Данных об экспедиции Барченко в район озера Духов сохранилось немного. Ее участники погибли в лагерях, а почти вся документация — фотографии, отчеты, письма — бесследно исчезла в архивах органов госбезопасности. До наших дней дошли отрывки: несколько фотоснимков и отдельные листки из дневника руководителя экспедиции, геофизика и астронома Александра Кондиайна (чудом уцелевшего в семейном архиве после ареста и смерти автора), несколько поблекших машинописных страниц — фрагмент труда, в котором Барченко излагает свои историософские взгляды (передал их семье сопровождавший экспедицию чекист), несколько писем. Вот и все.
Мы никогда не узнаем наверняка, что же на самом деле искал Барченко на берегу саамского озера Духов. Прибыл ли он туда делать замеры для будущих мелиорационных работ (официальная версия!) или исследовать явление арктической истерии? Работал ли по заданию института Бехтерева или выполнял секретное задание спецслужб? А может, пользовался поддержкой и тех, и других в собственных интересах? Например, искал на берегах Сейдъявра следы мифической Гипербореи?
Гиперборейскую гипотезу уже много лет упорно отстаивает доктор Демин, организатор нашумевшей экспедиции по следам Барченко. Он утверждает, что Александр Васильевич Барченко не только обнаружил свидетельства существования архаического культа Солнца в Луяврурте (в частности, астрономическую обсерваторию, созданную тысячи лет назад, каменный амфитеатр и так далее), но также отыскал вход в подземную лабораторию, в которой гиперборейцы якобы собирались расщепить атом, работать над использованием ядерной энергии, а также экспериментировать с лазером.

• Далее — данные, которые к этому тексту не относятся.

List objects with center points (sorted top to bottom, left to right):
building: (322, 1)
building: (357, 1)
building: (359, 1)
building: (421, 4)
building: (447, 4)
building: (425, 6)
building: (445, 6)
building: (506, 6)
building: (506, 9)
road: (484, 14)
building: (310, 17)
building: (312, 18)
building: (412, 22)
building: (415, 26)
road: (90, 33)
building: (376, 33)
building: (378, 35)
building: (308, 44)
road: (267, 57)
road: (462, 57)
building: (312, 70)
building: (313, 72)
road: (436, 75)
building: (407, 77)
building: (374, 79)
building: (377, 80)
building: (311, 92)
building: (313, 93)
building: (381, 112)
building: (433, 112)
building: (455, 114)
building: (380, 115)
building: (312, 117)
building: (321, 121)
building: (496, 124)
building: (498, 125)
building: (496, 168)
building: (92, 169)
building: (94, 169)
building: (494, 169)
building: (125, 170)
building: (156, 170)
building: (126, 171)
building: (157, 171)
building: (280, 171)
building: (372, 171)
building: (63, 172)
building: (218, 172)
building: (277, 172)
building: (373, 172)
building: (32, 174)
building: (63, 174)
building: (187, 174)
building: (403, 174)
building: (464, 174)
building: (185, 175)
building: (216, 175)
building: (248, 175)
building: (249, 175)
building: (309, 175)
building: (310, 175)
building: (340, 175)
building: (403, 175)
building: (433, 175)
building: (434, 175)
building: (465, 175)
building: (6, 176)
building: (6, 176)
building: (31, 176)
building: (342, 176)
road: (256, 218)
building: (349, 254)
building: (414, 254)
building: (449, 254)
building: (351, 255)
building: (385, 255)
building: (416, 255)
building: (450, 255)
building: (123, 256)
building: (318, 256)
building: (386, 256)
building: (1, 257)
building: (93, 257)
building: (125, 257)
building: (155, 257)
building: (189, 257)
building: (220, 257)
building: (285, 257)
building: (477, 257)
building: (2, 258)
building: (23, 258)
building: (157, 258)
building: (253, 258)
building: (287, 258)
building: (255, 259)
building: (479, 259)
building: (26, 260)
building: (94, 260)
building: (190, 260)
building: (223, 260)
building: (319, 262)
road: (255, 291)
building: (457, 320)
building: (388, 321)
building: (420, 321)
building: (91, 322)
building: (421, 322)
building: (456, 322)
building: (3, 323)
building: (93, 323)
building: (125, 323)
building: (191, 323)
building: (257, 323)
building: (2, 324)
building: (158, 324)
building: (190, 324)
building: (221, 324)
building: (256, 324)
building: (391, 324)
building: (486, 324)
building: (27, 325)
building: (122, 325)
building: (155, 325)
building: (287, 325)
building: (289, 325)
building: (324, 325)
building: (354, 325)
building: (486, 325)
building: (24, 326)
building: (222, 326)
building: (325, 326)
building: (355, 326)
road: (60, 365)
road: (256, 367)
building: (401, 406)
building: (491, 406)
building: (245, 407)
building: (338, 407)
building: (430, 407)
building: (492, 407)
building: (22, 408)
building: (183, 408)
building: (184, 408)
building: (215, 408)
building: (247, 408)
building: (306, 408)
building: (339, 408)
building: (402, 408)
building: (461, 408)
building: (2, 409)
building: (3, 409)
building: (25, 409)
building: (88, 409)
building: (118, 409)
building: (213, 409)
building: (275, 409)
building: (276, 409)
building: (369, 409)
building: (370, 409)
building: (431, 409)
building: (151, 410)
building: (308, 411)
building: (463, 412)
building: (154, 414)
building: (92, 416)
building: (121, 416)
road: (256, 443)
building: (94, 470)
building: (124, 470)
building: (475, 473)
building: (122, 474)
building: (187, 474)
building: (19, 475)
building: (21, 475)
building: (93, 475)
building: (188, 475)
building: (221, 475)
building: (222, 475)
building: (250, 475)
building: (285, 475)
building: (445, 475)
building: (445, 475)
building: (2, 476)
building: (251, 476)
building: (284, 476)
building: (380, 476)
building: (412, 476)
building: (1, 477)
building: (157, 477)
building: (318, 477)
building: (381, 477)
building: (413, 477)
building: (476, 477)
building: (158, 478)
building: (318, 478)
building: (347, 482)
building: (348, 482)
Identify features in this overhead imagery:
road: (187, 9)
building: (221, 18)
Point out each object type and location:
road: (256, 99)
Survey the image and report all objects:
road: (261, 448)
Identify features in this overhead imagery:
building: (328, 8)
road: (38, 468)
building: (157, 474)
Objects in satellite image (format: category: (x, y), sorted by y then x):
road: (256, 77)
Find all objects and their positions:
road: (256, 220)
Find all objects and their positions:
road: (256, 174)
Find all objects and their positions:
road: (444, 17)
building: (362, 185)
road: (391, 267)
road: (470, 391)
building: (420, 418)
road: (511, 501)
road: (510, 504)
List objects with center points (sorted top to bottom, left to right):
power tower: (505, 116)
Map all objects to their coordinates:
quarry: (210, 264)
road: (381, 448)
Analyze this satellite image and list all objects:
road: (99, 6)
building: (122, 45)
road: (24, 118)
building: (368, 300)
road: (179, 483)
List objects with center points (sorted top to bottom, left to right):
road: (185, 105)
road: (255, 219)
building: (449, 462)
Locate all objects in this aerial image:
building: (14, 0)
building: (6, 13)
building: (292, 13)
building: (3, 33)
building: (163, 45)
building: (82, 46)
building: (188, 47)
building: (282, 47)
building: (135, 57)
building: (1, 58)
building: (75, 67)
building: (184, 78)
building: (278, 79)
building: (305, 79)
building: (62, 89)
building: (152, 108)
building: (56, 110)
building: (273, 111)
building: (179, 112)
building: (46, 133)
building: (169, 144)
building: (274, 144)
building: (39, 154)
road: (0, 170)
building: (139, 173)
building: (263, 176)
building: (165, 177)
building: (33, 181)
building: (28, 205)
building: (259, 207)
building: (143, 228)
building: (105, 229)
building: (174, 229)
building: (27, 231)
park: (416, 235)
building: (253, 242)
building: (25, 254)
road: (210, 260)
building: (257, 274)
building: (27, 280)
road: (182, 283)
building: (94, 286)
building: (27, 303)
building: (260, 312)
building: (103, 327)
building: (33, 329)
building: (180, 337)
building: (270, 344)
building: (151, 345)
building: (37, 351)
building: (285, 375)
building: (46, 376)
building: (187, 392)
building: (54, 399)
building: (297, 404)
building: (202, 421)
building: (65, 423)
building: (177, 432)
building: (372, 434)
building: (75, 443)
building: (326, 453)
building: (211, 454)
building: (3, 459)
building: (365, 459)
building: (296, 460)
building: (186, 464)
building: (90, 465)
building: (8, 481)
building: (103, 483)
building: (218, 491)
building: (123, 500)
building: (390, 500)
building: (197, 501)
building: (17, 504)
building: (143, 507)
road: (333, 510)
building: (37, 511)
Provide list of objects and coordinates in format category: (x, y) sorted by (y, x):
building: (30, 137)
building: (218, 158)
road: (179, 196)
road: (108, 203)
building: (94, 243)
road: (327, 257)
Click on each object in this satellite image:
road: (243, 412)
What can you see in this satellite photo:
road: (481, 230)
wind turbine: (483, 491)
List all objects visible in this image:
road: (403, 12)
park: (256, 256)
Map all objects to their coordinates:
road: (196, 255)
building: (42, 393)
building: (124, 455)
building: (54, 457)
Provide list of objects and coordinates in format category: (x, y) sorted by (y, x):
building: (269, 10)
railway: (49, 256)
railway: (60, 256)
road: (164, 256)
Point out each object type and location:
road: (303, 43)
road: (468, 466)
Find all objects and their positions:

Сохранился сделанный Кондиайном снимок, запечатлевший участников экспедиции Барченко на фоне этого входа в лесу.
Расскажу о сенсациях последних нескольких лет, связанных с экспедицией Демина. Потому что от пребывания Барченко в Луяврурте ее отделяет целая эпоха. Возможно, наиболее значимая.
Все началось с железной дороги Петербург-Мурманск. Поспешно выстроенная в начале Первой мировой войны — Россия в это время оказалась отделена от Балтики и Черного моря, так что Романов-на-Мурмане (позже Мурманск) был единственным портом, через который можно было осуществлять снабжение армии, — после окончания военных действий она сделалась не нужна, к тому же требовала срочного ремонта. Перед молодой Советской властью встал вопрос: откуда взять деньги? Тем более, что с точки зрения финансов Кольский полуостров казался бесперспективным (ни промышленности, ни сельского хозяйства). Была создана правительственная комиссия, в состав которой вошел, в частности, выдающийся геохимик и минералог, академик Ферсман (Саша Кобелев, президент Сапми, назвал его в разговоре со мной Пилатом саамов!). В мае 1920 года члены комиссии отправились поездом на Север, чтобы собственными глазами увидеть и решить, имеет ли смысл ремонтировать и эксплуатировать железную дорогу на Кольском полуострове. Путешествие было ужасным, — вспоминал спустя годы Ферсман, — бесконечные остановки: то поезд сойдет с рельсов, то кончатся дрова для паровоза… Неудивительно, ведь дорогу эту строили рабы — узники и военнопленные.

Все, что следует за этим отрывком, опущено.